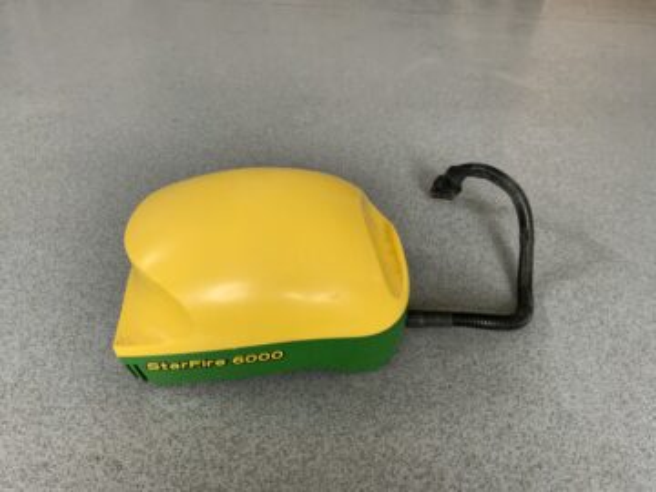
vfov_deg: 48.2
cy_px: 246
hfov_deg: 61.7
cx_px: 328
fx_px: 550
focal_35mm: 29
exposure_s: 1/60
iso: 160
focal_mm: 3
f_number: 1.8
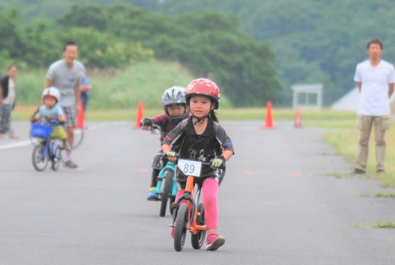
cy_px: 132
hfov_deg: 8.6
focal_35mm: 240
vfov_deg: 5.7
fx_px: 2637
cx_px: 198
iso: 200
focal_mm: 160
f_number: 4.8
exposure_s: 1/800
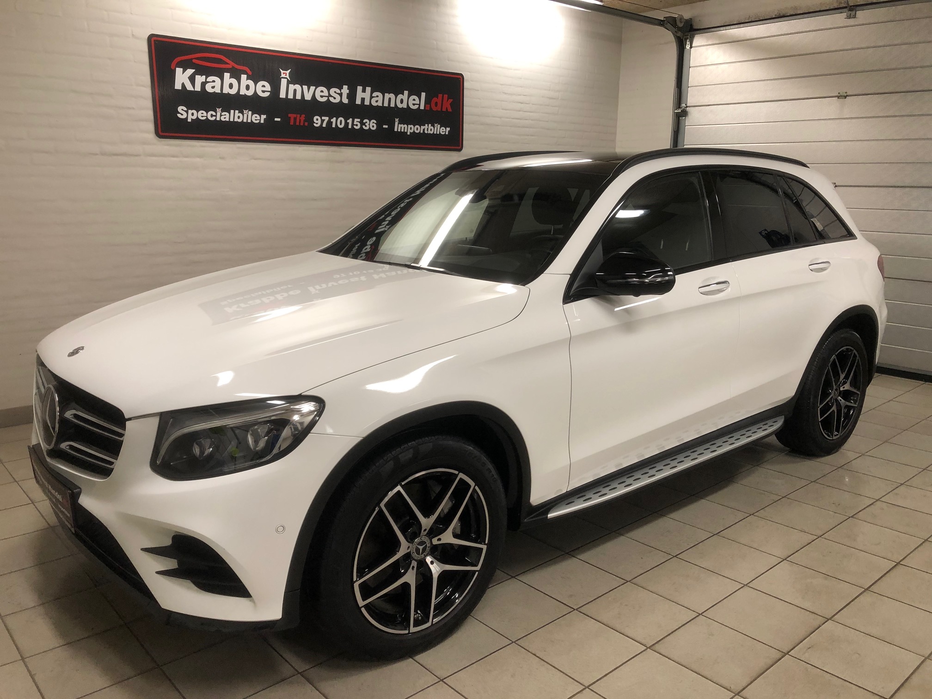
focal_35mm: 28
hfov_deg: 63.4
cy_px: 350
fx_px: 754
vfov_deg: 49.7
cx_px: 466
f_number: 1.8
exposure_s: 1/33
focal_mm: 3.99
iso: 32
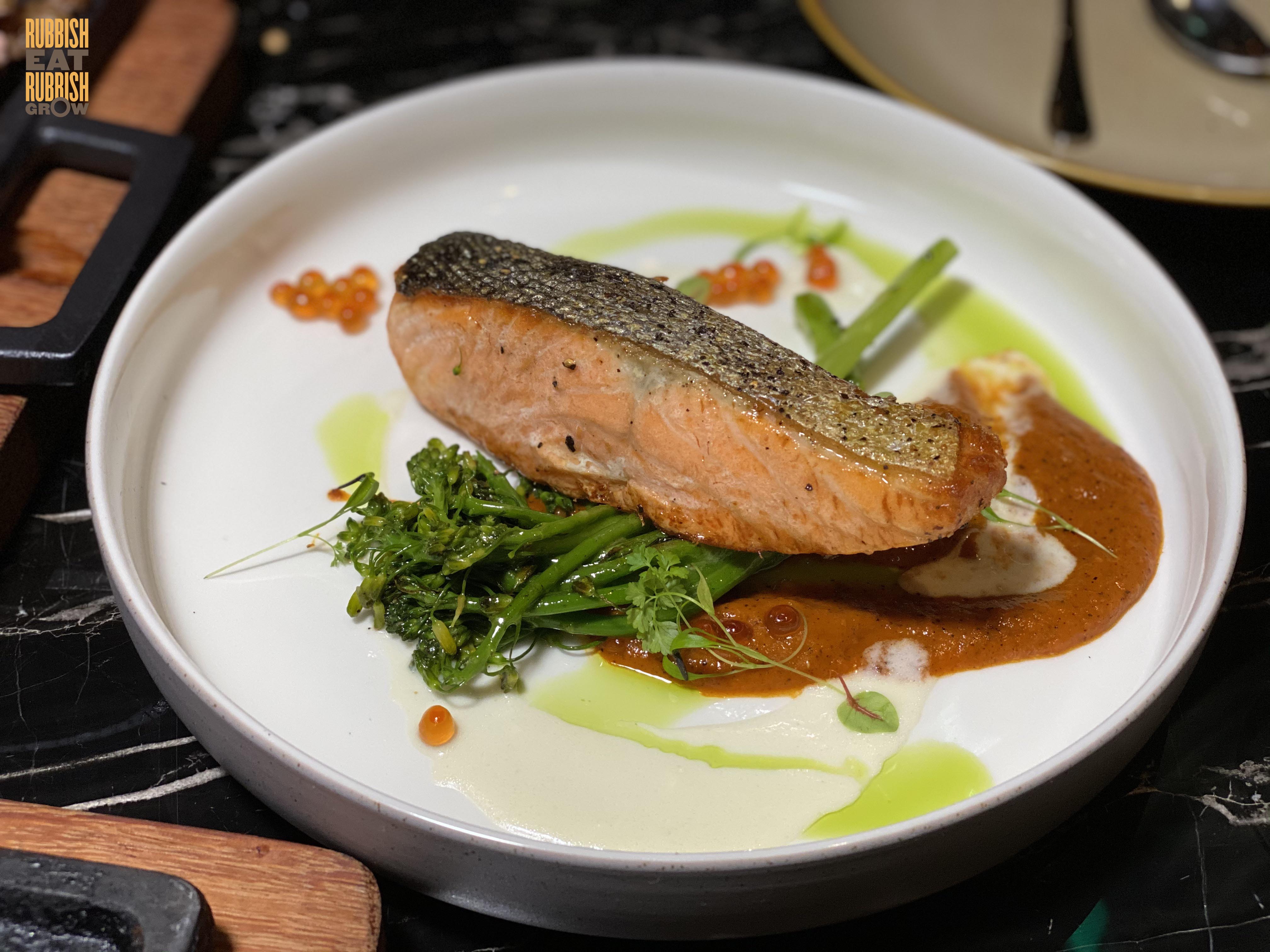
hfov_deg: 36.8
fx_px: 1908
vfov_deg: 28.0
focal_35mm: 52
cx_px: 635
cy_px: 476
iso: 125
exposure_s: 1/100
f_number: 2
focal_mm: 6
◇ ◇ ◇
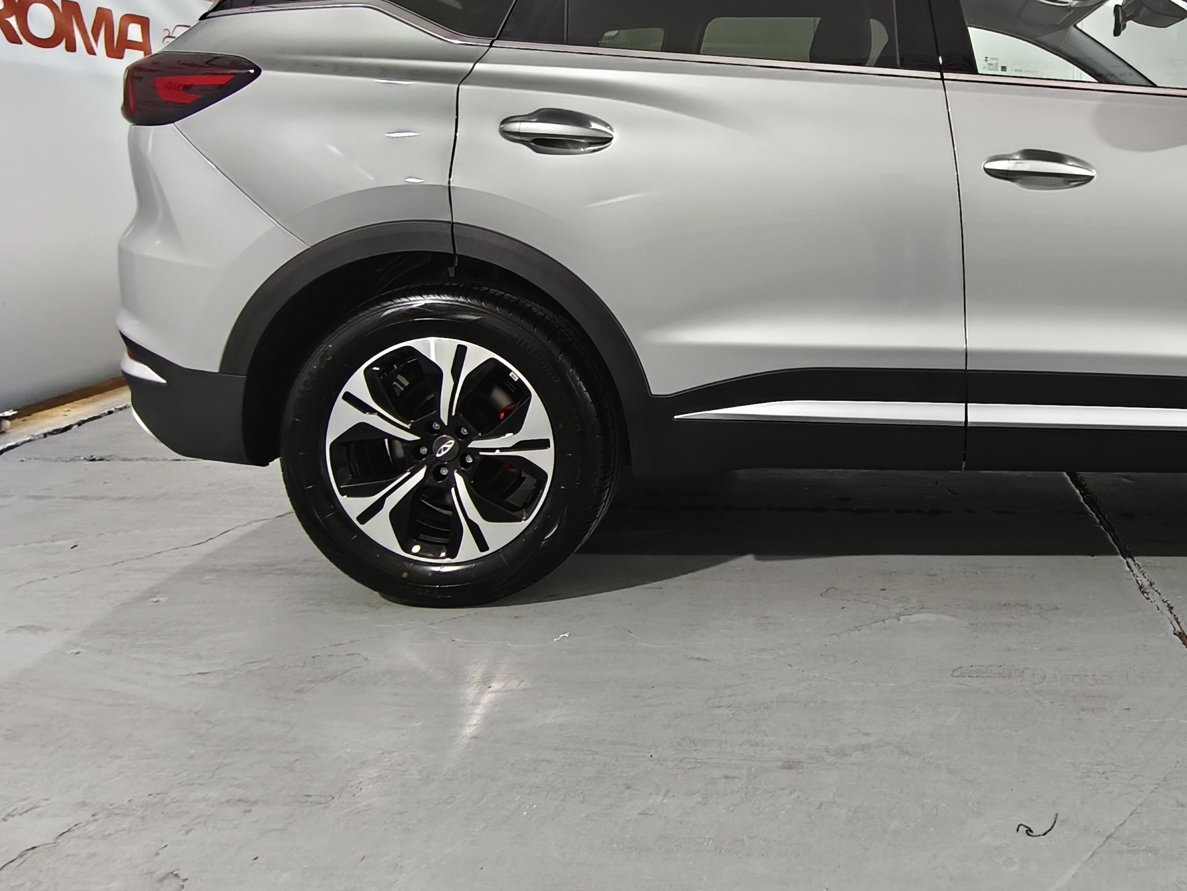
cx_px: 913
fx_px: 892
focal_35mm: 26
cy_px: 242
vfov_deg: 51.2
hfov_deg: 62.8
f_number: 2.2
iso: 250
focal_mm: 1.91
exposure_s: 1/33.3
◇ ◇ ◇
Problem to work on:
Of the lines above, extract only those from the line with "hfov_deg: 36.8" to the line with "focal_mm: 6", both included, exactly as written.

Response area:
hfov_deg: 36.8
fx_px: 1908
vfov_deg: 28.0
focal_35mm: 52
cx_px: 635
cy_px: 476
iso: 125
exposure_s: 1/100
f_number: 2
focal_mm: 6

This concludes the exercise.